(Indoor object tracking data)
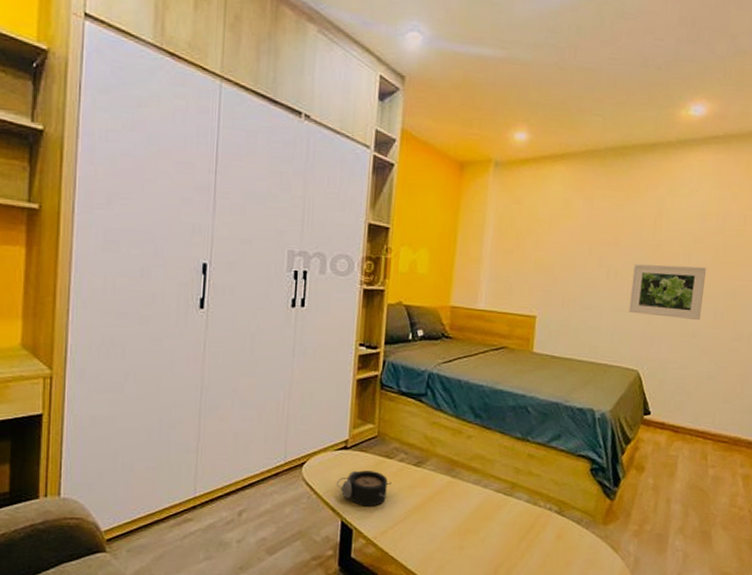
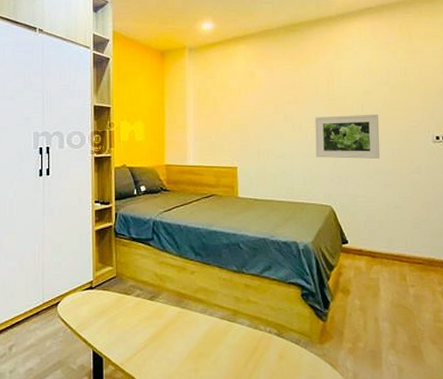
alarm clock: present [336,470,391,507] -> none [86,306,131,337]

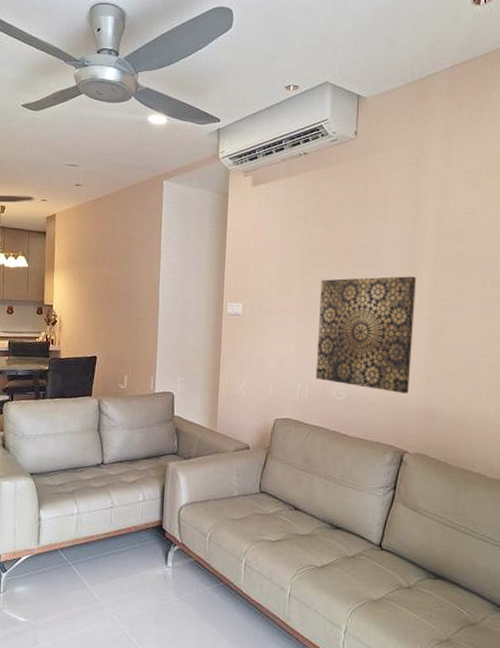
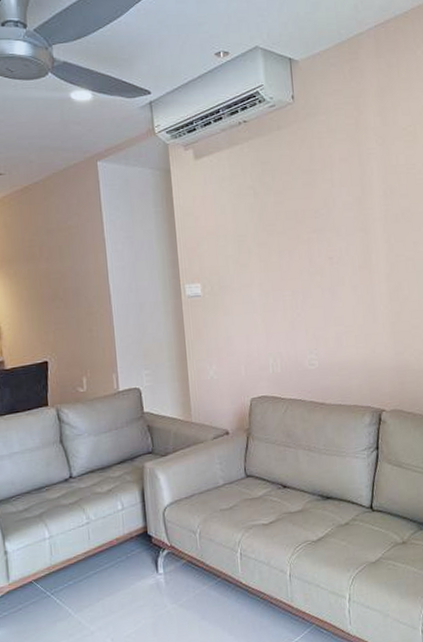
wall art: present [315,276,416,394] -> none [278,236,378,354]

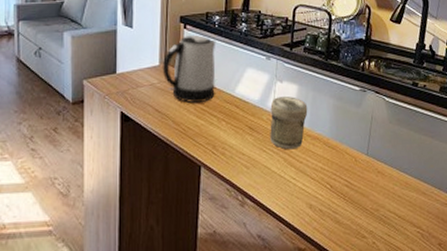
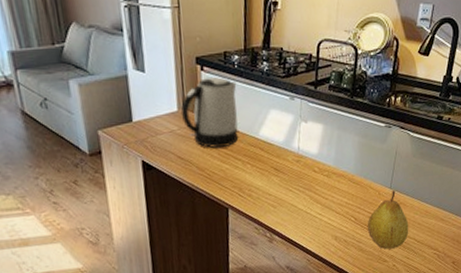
jar: present [270,96,308,150] -> none [295,136,333,188]
fruit: none [343,158,389,224] -> present [367,190,409,250]

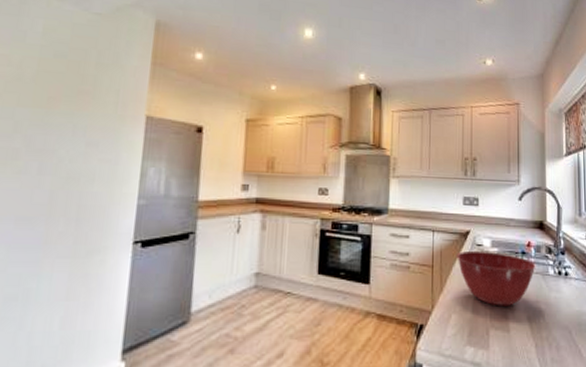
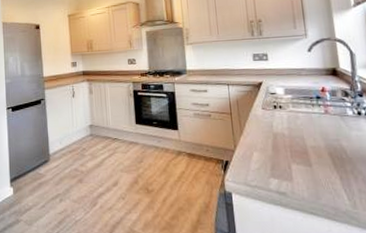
mixing bowl: present [457,250,536,306] -> none [252,98,333,145]

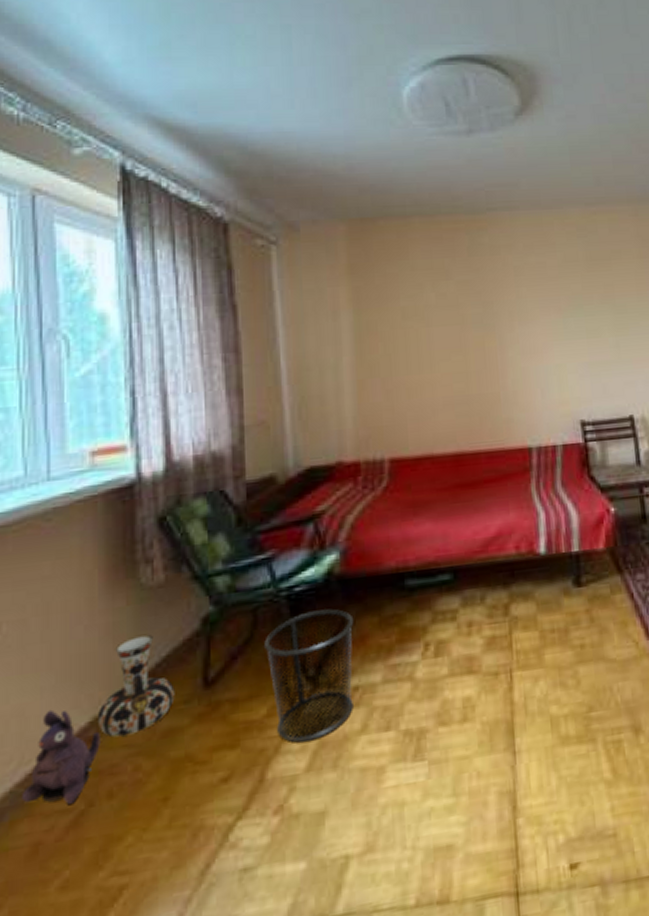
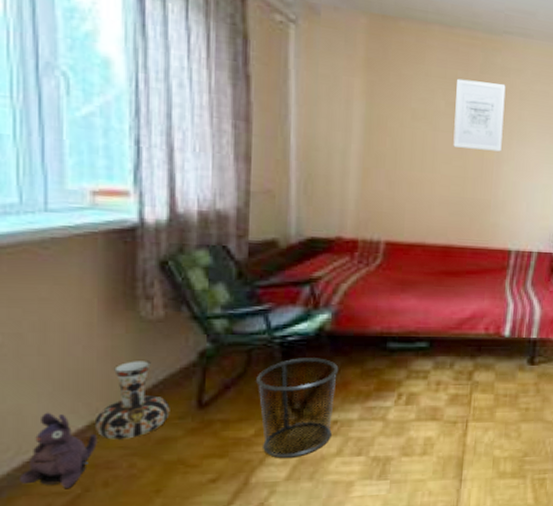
wall art: none [445,263,503,340] -> present [453,78,506,152]

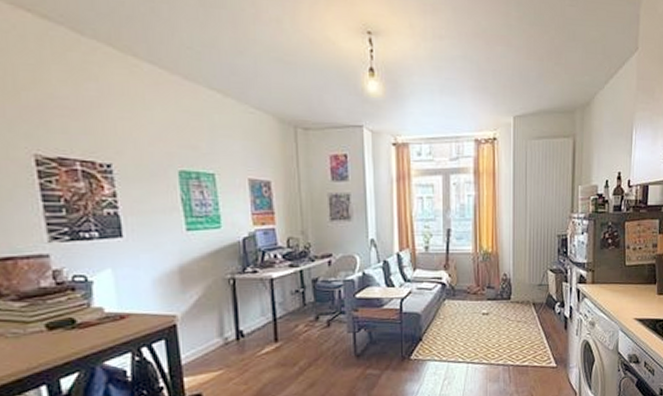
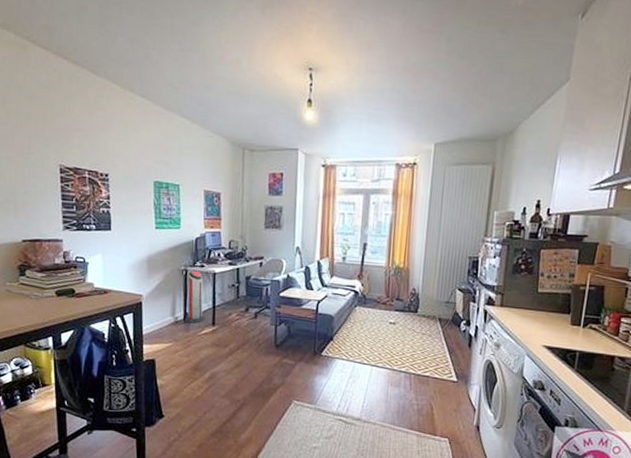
air purifier: none [235,278,265,343] -> present [185,270,206,324]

— TO-DO ITEM —
Give again, unchanged, only the lines from the line containing "mixing bowl: present" to the last line of the records above. Pictures do not belong in the copy.

— TASK RESPONSE —
mixing bowl: present [457,250,536,306] -> none [252,98,333,145]

wall art: none [445,263,503,340] -> present [453,78,506,152]

air purifier: none [235,278,265,343] -> present [185,270,206,324]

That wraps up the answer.